Caashia Karringten

Personal information
- Full name: Caashia Karringten
- Born: 24 October 1992 (age 33) Vancouver, British Columbia, Canada

Sport
- Sport: Field hockey
- Position: Attacker

National team
- Years: Team / Caps / Goals
- 2012–: Canada / 24 / -

Medal record
Women's field hockey
Representing Canada
Pan American Games
| Bronze medal – third place | 2015 Toronto | Team |
Pan American Cup
| Bronze medal – third place | 2013 Mendoza | Team |

= Caashia Karringten =

Canadian field hockey player

Caashia Karringten (born 24 October 1992) is field hockey player from Canada. Karringten plays as a striker in the Canada national team and made her international debut for Canada in 2012.

==Playing career==
===Senior National Team===
In 2013, Karringten was a member of the Canada squad at the 2013 Pan American Cup in Mendoza, Argentina, where the team won bronze.

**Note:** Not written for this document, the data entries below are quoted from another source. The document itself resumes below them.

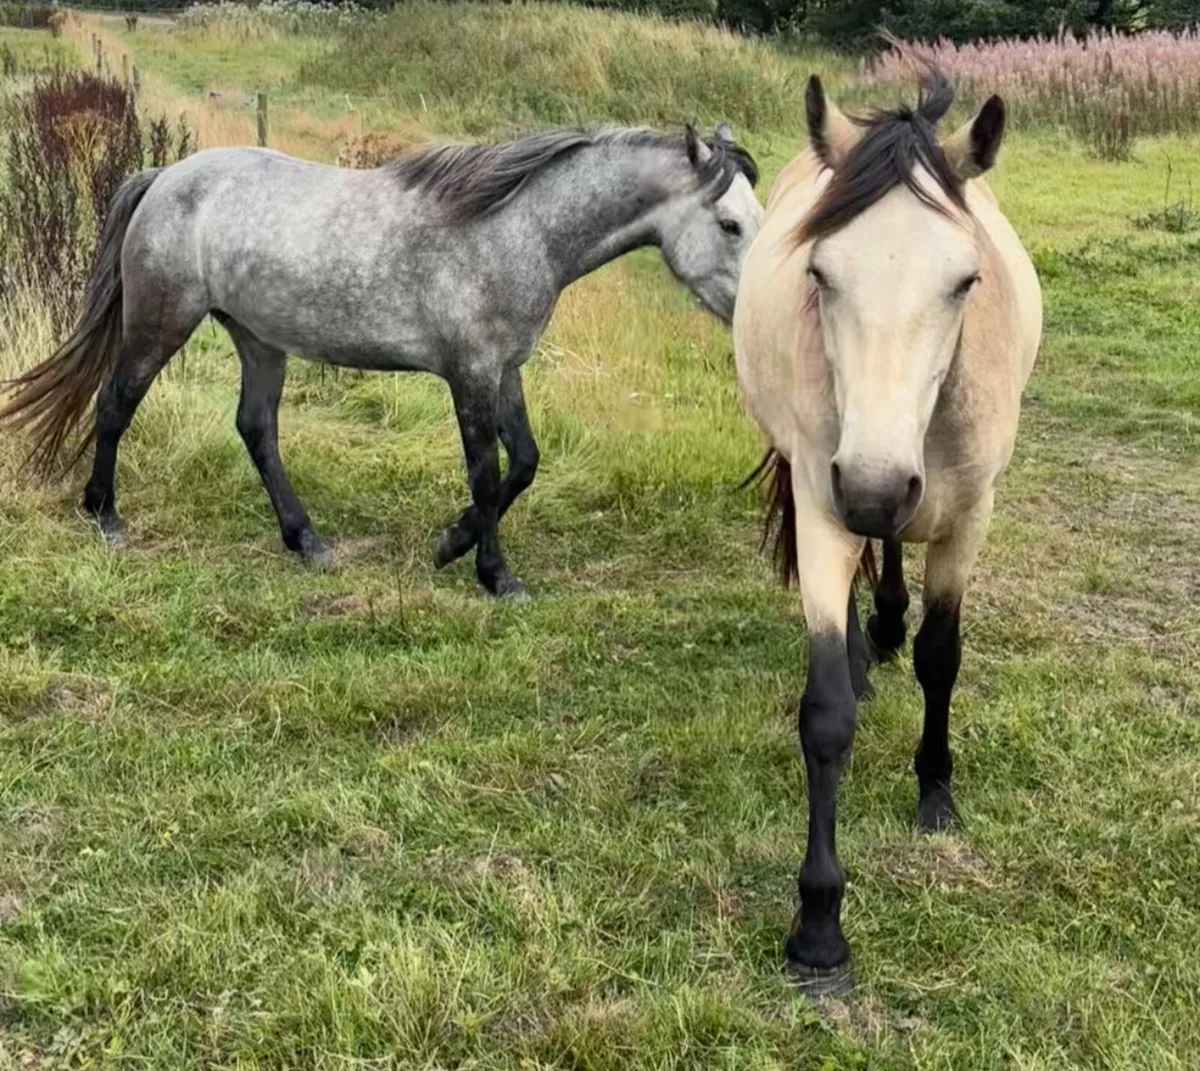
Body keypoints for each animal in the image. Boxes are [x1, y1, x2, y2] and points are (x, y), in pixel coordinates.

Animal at [2, 125, 761, 597]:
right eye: (729, 223)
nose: (756, 319)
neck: (513, 229)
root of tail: (165, 178)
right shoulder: (471, 374)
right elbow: (489, 473)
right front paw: (493, 573)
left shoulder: (504, 369)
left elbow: (525, 462)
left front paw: (451, 543)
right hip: (162, 323)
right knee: (114, 404)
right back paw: (105, 517)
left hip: (258, 340)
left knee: (256, 429)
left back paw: (305, 539)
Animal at [733, 66, 1042, 992]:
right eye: (821, 272)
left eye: (966, 280)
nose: (873, 486)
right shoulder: (828, 504)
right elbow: (826, 713)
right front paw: (818, 925)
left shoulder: (968, 513)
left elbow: (943, 658)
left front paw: (935, 792)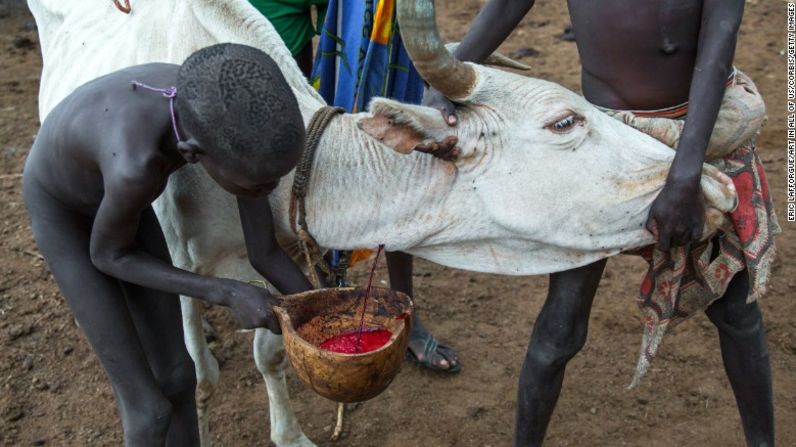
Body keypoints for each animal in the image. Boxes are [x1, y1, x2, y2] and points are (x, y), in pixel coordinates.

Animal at [29, 0, 740, 446]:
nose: (717, 187)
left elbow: (273, 344)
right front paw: (264, 418)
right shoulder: (173, 230)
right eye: (564, 122)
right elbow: (204, 320)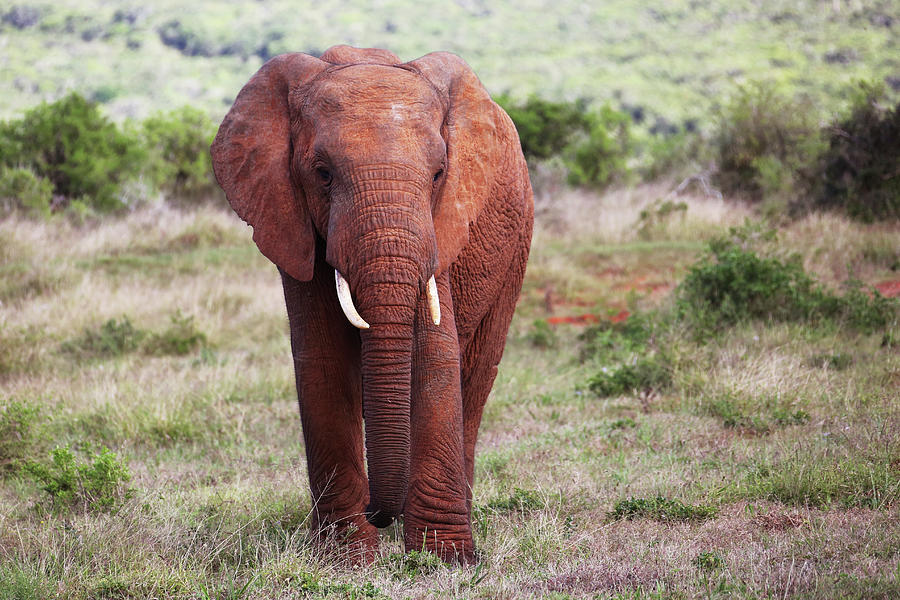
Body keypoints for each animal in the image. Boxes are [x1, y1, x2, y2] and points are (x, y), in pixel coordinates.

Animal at [209, 45, 536, 564]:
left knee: (479, 369)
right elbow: (322, 360)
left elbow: (436, 357)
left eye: (439, 174)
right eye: (322, 174)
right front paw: (345, 556)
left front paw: (445, 560)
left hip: (516, 245)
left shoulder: (442, 225)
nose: (381, 513)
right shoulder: (293, 222)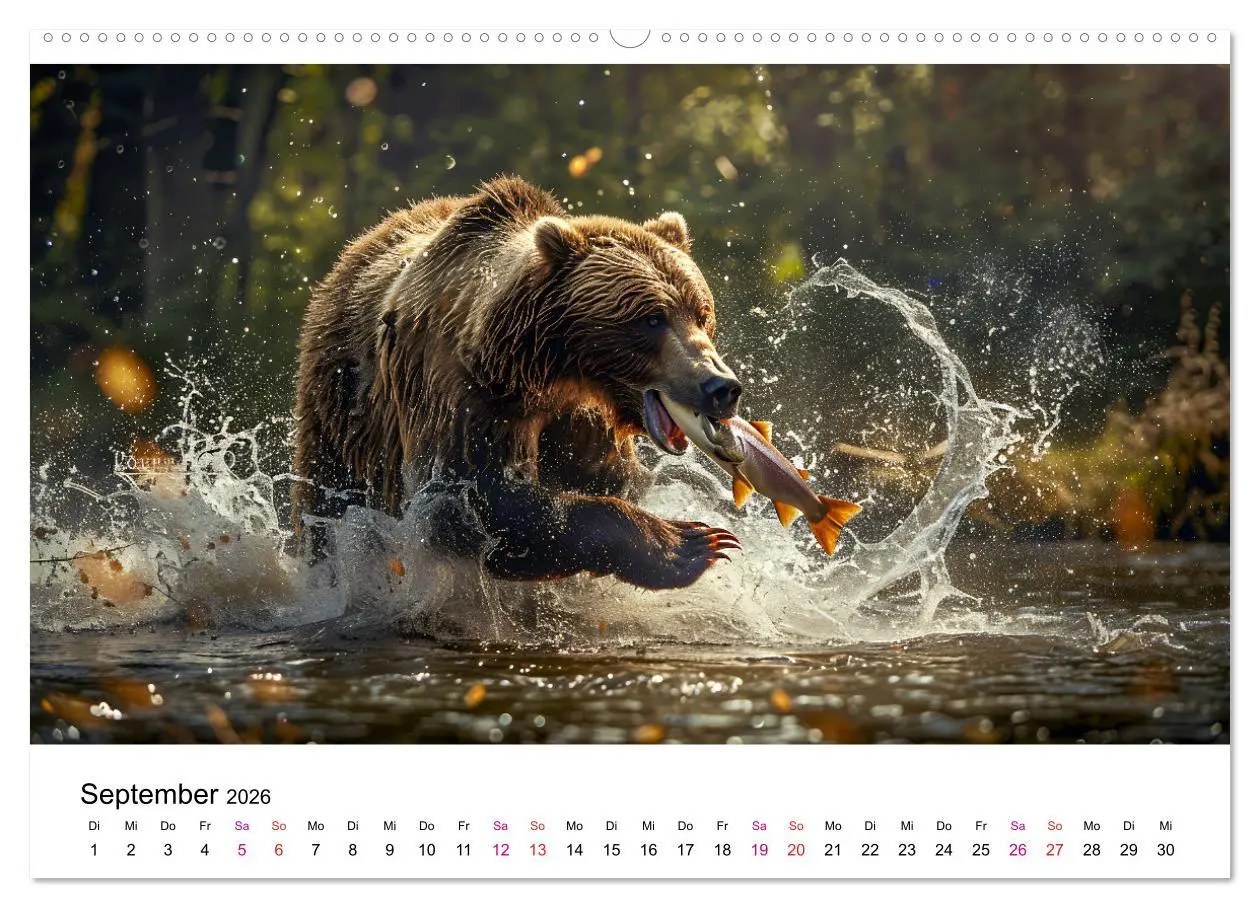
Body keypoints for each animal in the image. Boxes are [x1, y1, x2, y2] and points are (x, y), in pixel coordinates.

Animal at [293, 176, 744, 589]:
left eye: (702, 313)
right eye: (652, 318)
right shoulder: (462, 394)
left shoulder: (582, 418)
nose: (719, 386)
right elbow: (472, 503)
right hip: (342, 409)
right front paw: (690, 542)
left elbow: (614, 477)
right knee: (331, 502)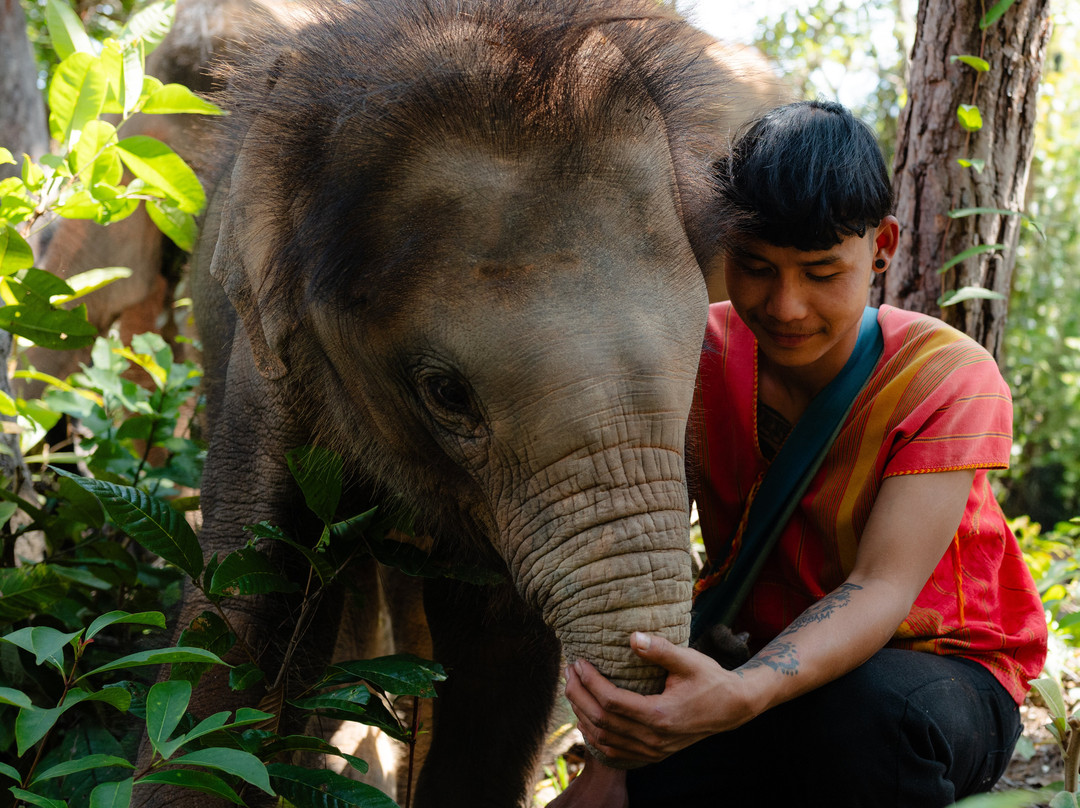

Karringten was a member of the bronze medal-winning Canada team at the 2015 Pan American Games. This was Canada's first medal in the event since 1999.

===Junior National Team===
Karringten has also represented Canada's junior national team, including at the 2013 Junior World Cup in Mönchengladbach, Germany, where the team finished in fourteenth place.